Saímos de caldas del Rey às 6h30m, ainda de noite, avançámos por uma das zonas mais bonitas em termos de natureza do nosso caminho, através de um trilho florestal que sobe todo um vale, pequenos cursos de água descem as encostas, passam aos nossos pés, obrigando-nos a malabarismos para não molharmos as botas e desaparecem lá ao fundo no meio do arvoredo onde corre um rio. Mas o mais fantástico é ouvir a natureza a acordar, num chilreado de pássaros que faz mais uma vez sentir que também foi por momentos destes que decidimos fazer o caminho.

 

Entramos no concelho de Valga entre aldeias, vinhas, campos agrícolas, espigueiros e igrejas.

 

A seguir ao albergue de Valga, com a sua curiosa estátua de um peregrino a olhar para os pés magoados, mais uma zona de floresta e montanha até chegarmos a Pontecesures e deixarmos a província de Pontevedra para entrar na Corunha.

 

Entramos em Padron (a pensar nos famosos pimentos) atravessando o Paseo del espolon, paralelo ao rio, onde as estátuas de camilo José Cela e Rosália de Castro, figuras maiores da literatura galega, nos dão as boas vindas.

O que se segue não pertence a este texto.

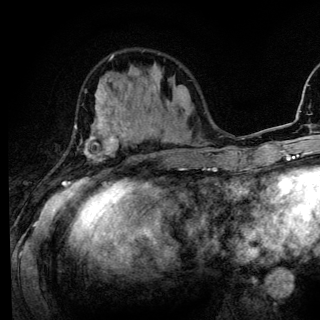
Breast MRI (dynamic contrast-enhanced), one axial slice; slice 45 of 136 in the series (ordered by position); cropped to one breast; dynamic contrast-enhanced series, time point 2 of 6 at this slice position (early post-contrast); 3 T; TE 4.2 ms, TR 8.6 ms; 320 × 320 image matrix, field of view 200 × 200 mm. Female patient.
Outlined on this slice (semi-automatically segmented with operator editing):
- enhancing-tissue mask used for the functional tumour volume (all voxels passing the contrast-enhancement thresholds inside the analysis volume; usually the tumour): bounding box <62,96,129,186> (left, top, right, bottom; pixels)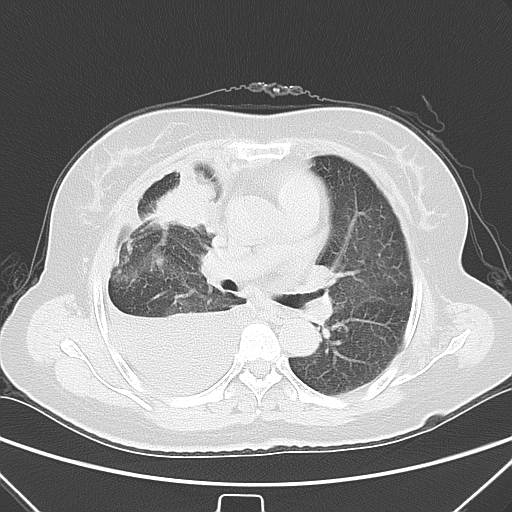
Chest CT, one axial slice. Slice 35 of 55 in the series (ordered by position). Lung window (W 1500 / L -600 HU). 5 mm slice thickness. 512 × 512 image matrix. Female patient, age 66 years. From the clinical record (not read from this slice): clinical TNM (as recorded): T2 N0 M1.
Structures marked on this image (bounding box drawn by a radiologist):
- lung tumour (recorded histology: adenocarcinoma): box from (x=148, y=168) to (x=219, y=231) px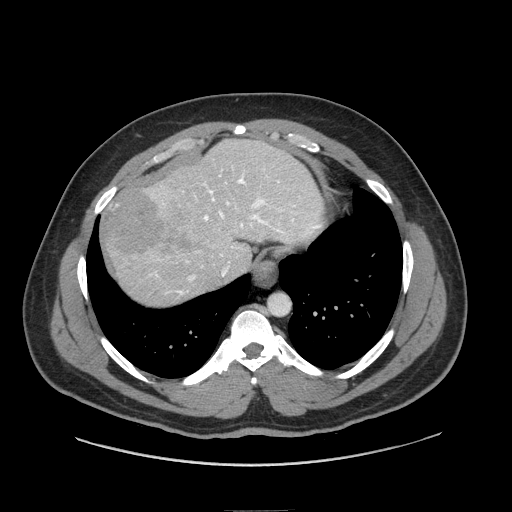
Contrast-enhanced abdominal CT (liver protocol), one axial slice; reconstruction kernel STANDARD; 140 kVp; soft-tissue window (W 400 / L 40 HU); 2.5 mm slice thickness; 512 × 512 image matrix. From the clinical record (not read from this slice): diagnosis: hepatocellular carcinoma (patient treated with transarterial chemoembolisation; whether this scan precedes or follows treatment is not stated here); TNM stage (as recorded): Stage-II; Child-Pugh class: A; tumour differentiation: moderately differentiated.
Outlined on this slice (semi-automatic segmentation, software-assisted and operator-edited):
- liver parenchyma outside the tumour (the mass and vessels are separate outlines, so this box may not span the whole liver): box from (x=104, y=140) to (x=322, y=304) px
- mass: (x=102, y=184)–(x=195, y=261)
- portal vein: (x=156, y=169)–(x=320, y=295)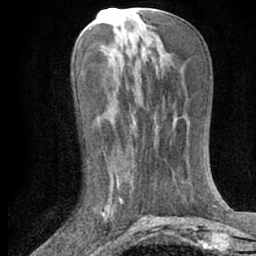
Breast MRI (dynamic contrast-enhanced), one axial slice; slice 29 of 66 in the series (ordered by position); cropped to one breast; dynamic contrast-enhanced series, time point 2 of 7 at this slice position (early post-contrast); 1.5 T; TE 3 ms, TR 6.3 ms; 256 × 256 image matrix, field of view 150 × 150 mm. Female patient.
Annotated regions visible in this slice (semi-automatic segmentation, software-assisted and operator-edited):
- enhancing-tissue mask used for the functional tumour volume (all voxels passing the contrast-enhancement thresholds inside the analysis volume; usually the tumour): bounding box <101,172,123,214> (left, top, right, bottom; pixels)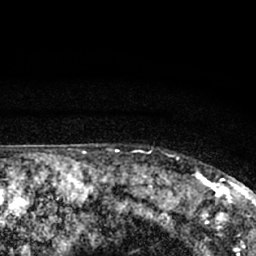
Breast MRI (dynamic contrast-enhanced), one axial slice; position 61 of 66 along the scan axis; cropped to one breast; dynamic contrast-enhanced series, time point 2 of 7 at this slice position (early post-contrast); 1.5 T; TE 3.1 ms, TR 6.4 ms; 2.4 mm slice thickness; 256 × 256 image matrix, field of view 130 × 130 mm. Female patient.
Structures marked on this image (semi-automatically segmented with operator editing):
- enhancing-tissue mask used for the functional tumour volume (all voxels passing the contrast-enhancement thresholds inside the analysis volume; usually the tumour): bounding box <177,155,245,212> (left, top, right, bottom; pixels)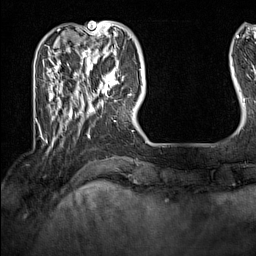
Breast MRI (dynamic contrast-enhanced), one axial slice; position 35 of 160 along the scan axis; cropped to one breast; dynamic contrast-enhanced series, time point 2 of 7 at this slice position (early post-contrast); 1.5 T; TE 1.8 ms, TR 5 ms; 256 × 256 image matrix, field of view 200 × 200 mm. Female patient.
Annotated regions visible in this slice (semi-automatically segmented with operator editing):
- enhancing-tissue mask used for the functional tumour volume (all voxels passing the contrast-enhancement thresholds inside the analysis volume; usually the tumour): bounding box (x1, y1, x2, y2) in pixels: (91, 62, 131, 100)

Entramos na Igreja de santiago para carimbar mais uma vez a nossa credencial.

 

Padron, o lugar onde a embarcação que trazia o corpo de Santiago para a Galiza esteve amarrada, é um bom lugar para comer algo e ganhar forças para o que falta. E o que falta é bastante esgotante… se até ao albergue de Teo o caminho continua em plano, atravessando diversas aldeias. A partir daí as subidas até Compostela são esgotantes, os quilómetros estão bem marcados e para quem já fez tantos saber que falta menos de uma dezena é uma alegria, mas parece que custam a passar, só o desejo de chegar à catedral fazia milagre trazendo forças e resistência.

 

No fim, a emoção de entrar na Praça do Obradoiro e concluir um projeto tão importante explode dentro de todos os peregrinos, de todos os caminhos e proveniências, que aqui chegam… seja quais forem os motivos que aqui os trouxeram e apesar de todo o esforço e dores conseguiram fazer o CAMINHO…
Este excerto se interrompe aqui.